課題の指示
掲載文を読み、次の問いに答えよ。
1. 合同ゼミの相手として挙げられている他大学のゼミはどこか。
2. ゼミ生が担当する役割の例として挙げられているものは何か。
3. 到達目標では、グループワークにおいて何ができるようになるとされているか。

掲載文
* * *
<概要/Course Content Summary>
このクラスは,3年次演習からの新規登録を認めます。 この演習では,最近の事件,判例,立法などを素材に,刑法学および刑事政策学の重要論点について検討します。取り上げる課題としては,授業計画にあげたものを予定していますが,どれだけの課題を扱えるかは,受講者の人数などにもよるので,最終的には最初の時間に受講者と相談の上で決定します。 毎週の授業時間以外にも,報告の準備には,班単位で,あるいは個人で,多くの時間を割く覚悟で臨んでくれることを望んでいます。このほか,裁判傍聴,刑務所見学,他大学の刑法ゼミとの合同ゼミ(早稲田大学高橋ゼミと明治大学中空ゼミ),ゼミ旅行,ゼミ合宿,コンパなどを行い,ゼミ生間の交流も深めていきたいと考えています。 ゼミの運営は,ゼミ生の主体性に任せ,全員に何らかの役割(コンパ係,ゼミ旅行係,ゼミ合宿係,会計係など)を担当してもらう予定です。したがって,ゼミのあらゆる行事に積極的に参加する意欲のある者の参加を望んでいます。
<到達目標/Goals,Aims>
刑法および刑事政策に関する専門的知識を正確に理解できるようになる。 刑事法に関する最新の重要判例および学説の意義を正確に理解できるようになる。 グループワークにおいて,的確に自らの役割を実践できるようになる。 物事を論理的にとらえ,合理的に理解し,分析し,説明することができるようになる。
* * *
データセット
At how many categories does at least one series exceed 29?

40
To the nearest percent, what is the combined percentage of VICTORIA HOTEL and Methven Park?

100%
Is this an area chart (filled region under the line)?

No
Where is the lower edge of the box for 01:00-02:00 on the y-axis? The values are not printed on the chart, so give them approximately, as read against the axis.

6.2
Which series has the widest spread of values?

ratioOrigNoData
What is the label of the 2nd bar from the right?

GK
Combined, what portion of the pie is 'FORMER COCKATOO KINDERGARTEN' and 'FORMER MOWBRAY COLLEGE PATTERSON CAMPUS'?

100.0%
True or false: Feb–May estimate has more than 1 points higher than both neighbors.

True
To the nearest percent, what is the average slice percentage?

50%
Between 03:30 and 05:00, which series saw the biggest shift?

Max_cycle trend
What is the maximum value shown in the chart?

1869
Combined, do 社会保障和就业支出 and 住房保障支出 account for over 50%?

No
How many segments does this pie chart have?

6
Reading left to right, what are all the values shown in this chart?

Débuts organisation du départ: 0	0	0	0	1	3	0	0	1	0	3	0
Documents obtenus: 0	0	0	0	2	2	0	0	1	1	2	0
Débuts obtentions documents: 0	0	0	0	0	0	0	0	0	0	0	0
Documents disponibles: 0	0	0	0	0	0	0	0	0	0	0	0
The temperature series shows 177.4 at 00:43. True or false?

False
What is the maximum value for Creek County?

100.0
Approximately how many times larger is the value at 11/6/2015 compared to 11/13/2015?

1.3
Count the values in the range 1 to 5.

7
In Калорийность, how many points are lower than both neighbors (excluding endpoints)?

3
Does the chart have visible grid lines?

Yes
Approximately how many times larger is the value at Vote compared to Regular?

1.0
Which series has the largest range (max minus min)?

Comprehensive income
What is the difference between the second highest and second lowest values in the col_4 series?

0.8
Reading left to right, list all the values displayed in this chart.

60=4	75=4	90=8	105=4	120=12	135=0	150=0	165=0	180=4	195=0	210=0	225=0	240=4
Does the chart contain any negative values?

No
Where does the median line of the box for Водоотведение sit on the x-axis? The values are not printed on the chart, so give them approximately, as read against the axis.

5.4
* * *
解答
1. 早稲田大学高橋ゼミと明治大学中空ゼミ
2. コンパ係、ゼミ旅行係、ゼミ合宿係、会計係
3. 的確に自らの役割を実践できるようになる。